The Untied States is in a recession, in all but name. The credit markets will take years to work out the damage that has accumulated. The housing market, which has held up consumer spending for several years now, will also take years to work itself out. Both areas of weakness can only be made exponentially worse if government intervenes to try to fix them and protect people from the necessary pain and disruption which are already becoming political issues. And worse, as per M_O_M's comments about coupling, the rest of the world is, if anything, in worse shape than America. The Europeans are even more committed to preventing markets, aka reality, from causing pain and the Chinese are terrified of economic disruption leading to political instability. Making everything worse is our addiction, indeed the entire world economy's addiction, to oil for the foreseeable future.
Russia, Venezuela, Nigeria, Sudan, and Iran will continue to be enriched and able to effect whatever mischief they desire because of our thralldom to oil. Our "friends", the Saudis, will smile politely and continue to try to knife us in the back by supporting the most intolerant and hate filled form of Islam and we will remain crippled in our ability to respond and crippled in our ability to actually call a murderous terrorist a murderous terrorist for fear of offending the Muslims who hate us and whose oil we need so much.
The fall campaign will be about Iraq and the economy. Yet it will completely miss the point. Iraq will certainly be more stable in the fall; al Qaeda has admitted they are losing and losing badly in that theater. The economy will actually be much worse on the front page of the newspaper than in reality, but in both cases,the war against radical Islam and the economy, the worst will be yet to come. Poorly managed, both problems will enter a positive feedback loop in which a slowing economy will cause unrest and create fertile ground for demagogues who offer the Utopian panacea of Jihad for the restoration of the caliphate, which will lead to further disruptions of the global interconnected and interdependent economy.
Either Democrat, with their gross appeal to protectionism, will make it far worse, unless they are willing to disappoint their core constituency.
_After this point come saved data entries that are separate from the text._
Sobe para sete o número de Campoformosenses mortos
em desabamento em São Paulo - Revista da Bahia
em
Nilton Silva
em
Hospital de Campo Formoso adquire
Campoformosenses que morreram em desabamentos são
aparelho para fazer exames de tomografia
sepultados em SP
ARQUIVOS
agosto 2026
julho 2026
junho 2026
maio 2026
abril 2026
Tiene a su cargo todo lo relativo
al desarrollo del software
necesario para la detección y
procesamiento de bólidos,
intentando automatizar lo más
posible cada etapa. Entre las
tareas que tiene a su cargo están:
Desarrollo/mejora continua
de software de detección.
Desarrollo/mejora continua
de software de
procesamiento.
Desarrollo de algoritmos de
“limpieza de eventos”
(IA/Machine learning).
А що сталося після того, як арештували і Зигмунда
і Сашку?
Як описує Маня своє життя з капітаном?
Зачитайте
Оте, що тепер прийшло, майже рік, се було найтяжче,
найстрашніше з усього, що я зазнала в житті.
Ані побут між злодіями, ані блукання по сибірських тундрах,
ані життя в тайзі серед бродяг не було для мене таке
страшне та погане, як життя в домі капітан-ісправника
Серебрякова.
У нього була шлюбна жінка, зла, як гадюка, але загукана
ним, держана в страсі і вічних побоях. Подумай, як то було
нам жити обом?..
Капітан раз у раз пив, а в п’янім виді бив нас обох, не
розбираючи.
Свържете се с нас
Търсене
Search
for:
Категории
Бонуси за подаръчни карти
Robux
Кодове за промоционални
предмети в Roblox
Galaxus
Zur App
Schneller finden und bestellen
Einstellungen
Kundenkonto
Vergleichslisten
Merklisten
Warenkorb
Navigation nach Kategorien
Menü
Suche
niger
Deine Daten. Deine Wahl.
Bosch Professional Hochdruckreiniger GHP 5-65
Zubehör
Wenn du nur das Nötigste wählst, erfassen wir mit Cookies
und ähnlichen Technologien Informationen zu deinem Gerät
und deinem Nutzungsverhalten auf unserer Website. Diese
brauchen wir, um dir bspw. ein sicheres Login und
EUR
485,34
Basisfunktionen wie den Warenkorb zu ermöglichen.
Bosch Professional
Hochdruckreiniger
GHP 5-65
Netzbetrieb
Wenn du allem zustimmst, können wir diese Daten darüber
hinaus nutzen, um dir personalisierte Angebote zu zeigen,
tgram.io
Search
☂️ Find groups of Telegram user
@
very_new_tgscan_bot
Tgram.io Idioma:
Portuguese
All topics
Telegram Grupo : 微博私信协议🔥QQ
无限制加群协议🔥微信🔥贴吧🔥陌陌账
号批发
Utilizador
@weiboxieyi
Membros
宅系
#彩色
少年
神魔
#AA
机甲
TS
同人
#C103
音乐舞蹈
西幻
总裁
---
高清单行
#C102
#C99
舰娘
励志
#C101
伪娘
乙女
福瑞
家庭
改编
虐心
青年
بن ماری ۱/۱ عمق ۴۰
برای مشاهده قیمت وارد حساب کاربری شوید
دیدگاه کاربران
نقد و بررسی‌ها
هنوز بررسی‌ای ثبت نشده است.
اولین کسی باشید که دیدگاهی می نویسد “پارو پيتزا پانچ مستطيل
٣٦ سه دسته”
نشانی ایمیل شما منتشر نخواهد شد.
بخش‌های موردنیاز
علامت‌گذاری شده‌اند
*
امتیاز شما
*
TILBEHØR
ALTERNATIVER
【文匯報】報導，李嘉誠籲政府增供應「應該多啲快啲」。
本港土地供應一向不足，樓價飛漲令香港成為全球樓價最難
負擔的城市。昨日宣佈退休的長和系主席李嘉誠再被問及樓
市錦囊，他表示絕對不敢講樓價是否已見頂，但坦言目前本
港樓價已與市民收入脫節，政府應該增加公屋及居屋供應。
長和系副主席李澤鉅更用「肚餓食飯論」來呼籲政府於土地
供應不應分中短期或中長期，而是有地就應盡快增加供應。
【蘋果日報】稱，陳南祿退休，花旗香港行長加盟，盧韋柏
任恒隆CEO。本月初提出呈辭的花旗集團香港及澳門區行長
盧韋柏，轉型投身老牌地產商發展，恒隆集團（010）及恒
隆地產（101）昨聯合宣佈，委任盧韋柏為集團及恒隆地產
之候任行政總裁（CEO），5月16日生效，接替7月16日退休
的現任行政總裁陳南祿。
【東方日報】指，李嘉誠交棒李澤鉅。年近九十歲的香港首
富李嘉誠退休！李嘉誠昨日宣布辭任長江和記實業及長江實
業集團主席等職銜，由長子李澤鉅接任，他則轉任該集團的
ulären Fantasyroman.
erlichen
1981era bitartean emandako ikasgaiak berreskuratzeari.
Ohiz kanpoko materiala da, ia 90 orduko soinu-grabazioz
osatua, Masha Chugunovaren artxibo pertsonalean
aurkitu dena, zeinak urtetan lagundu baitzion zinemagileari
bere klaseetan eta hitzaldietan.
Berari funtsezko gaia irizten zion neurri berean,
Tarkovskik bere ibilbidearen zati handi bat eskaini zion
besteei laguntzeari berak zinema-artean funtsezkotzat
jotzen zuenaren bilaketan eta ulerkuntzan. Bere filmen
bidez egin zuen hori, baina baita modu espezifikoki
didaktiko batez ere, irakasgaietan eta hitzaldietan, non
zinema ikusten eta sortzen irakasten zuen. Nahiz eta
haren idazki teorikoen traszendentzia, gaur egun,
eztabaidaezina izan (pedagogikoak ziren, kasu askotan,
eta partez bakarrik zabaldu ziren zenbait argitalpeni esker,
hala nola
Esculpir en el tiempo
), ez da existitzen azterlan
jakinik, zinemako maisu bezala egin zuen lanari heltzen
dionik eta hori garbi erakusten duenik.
Even those of us who barely remember what Smoot-Hawley was have some inkling that protectionism took the late 20s downturn and helped it become a spectacular depression. This is not a prescription for a re-election campaign in 2012. (Barack Obama would be worse than Hillary Clinton on balance because he would also abandon Iraq to chaos if we are to believe his plan to end the war.)
If John McCain wins, with his uncertain grasp of economics and leading a party that has appeared befuddled by fundamental economic principles recently, with no apparent ideas for how to avoid a Japan style stagnation, the outlook is no better; perhaps McCain will remember the value of passivity and do nothing, in which case the problems will eventually be solved by the markets, but that salient outcome would be unlikely to arrive in time to save a second term for John McCain.
The long term trends suggest that until the West, led by America, is able to escape our addiction to foreign oil, our economies will remain in thrall to people who wish to do us harm. Further, the combination of a sputtering global economy and a growing cohort of underemployed young men whose only route to status is through killing innocent infidels, will lead to a very uncertain and painful time ahead. Whoever wins the Presidency in November is thus likely to only have one term. Many of the problems will begin to solve themselves within the next 5 years but the visible signs of progress will be hard to find and easily overwhelmed by negative press. The next President will be in a very unenviable position.